(What to produce):
Put the text lines of all the records below into a JSON list of strings, one string per line and no blank lines. Leave the pictures out.

* START *

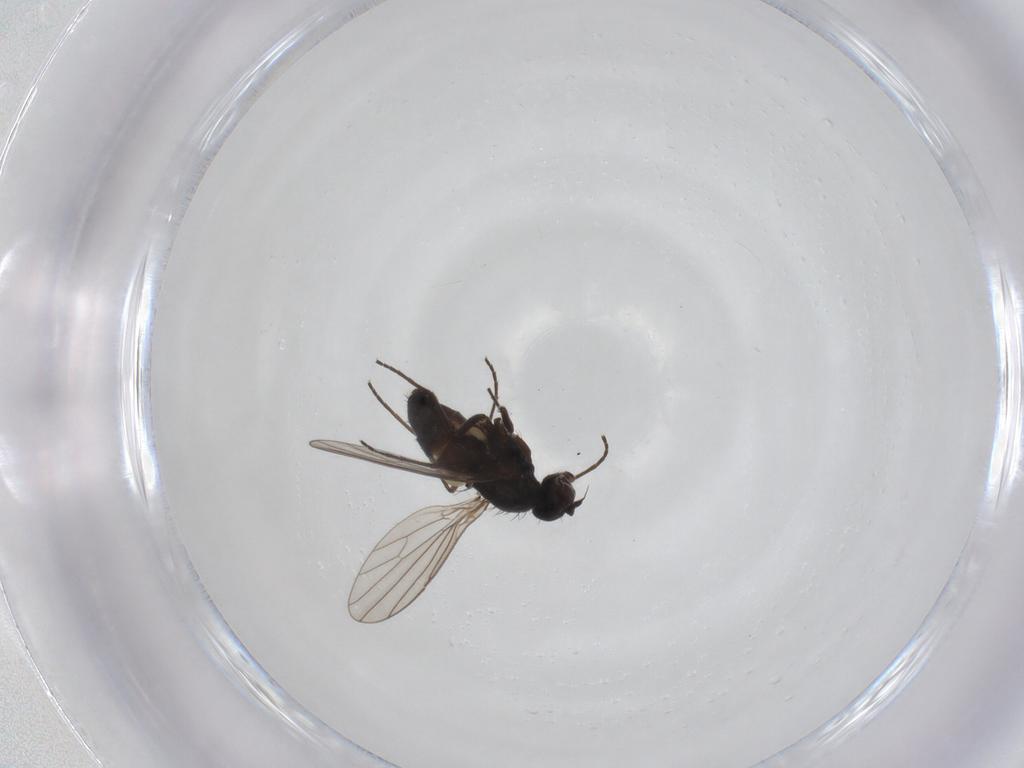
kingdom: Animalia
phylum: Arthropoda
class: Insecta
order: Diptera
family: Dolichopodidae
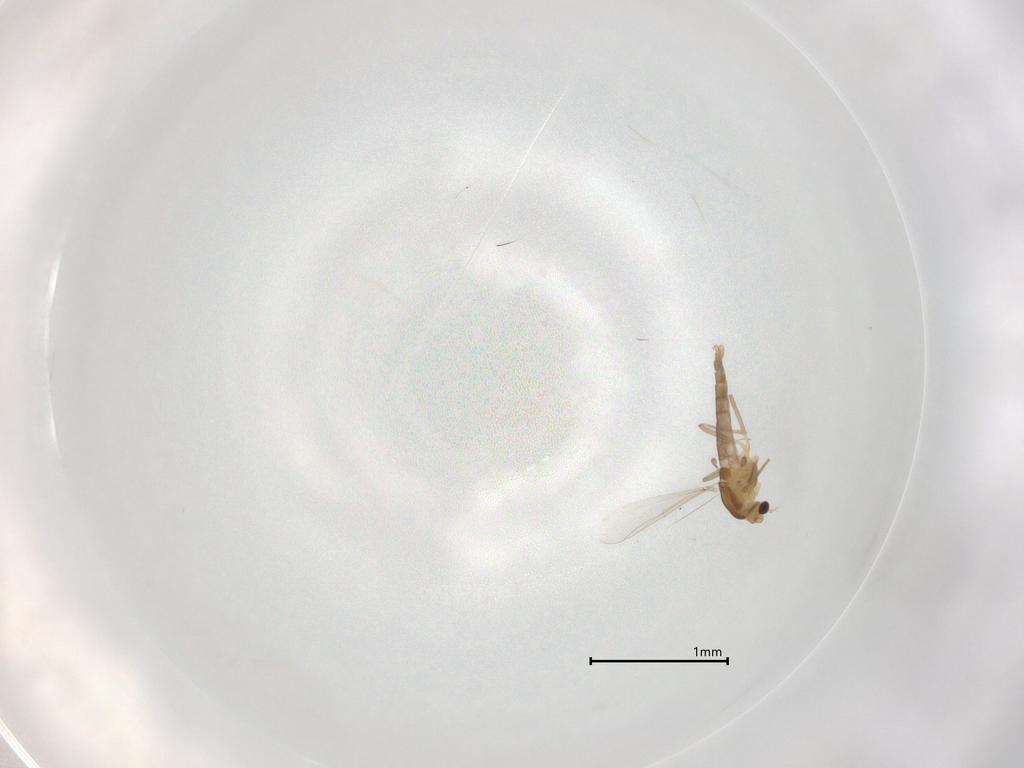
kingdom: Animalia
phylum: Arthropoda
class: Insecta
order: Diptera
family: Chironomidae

* END *

(Finished exercise):
[
  "kingdom: Animalia",
  "phylum: Arthropoda",
  "class: Insecta",
  "order: Diptera",
  "family: Dolichopodidae",
  "kingdom: Animalia",
  "phylum: Arthropoda",
  "class: Insecta",
  "order: Diptera",
  "family: Chironomidae"
]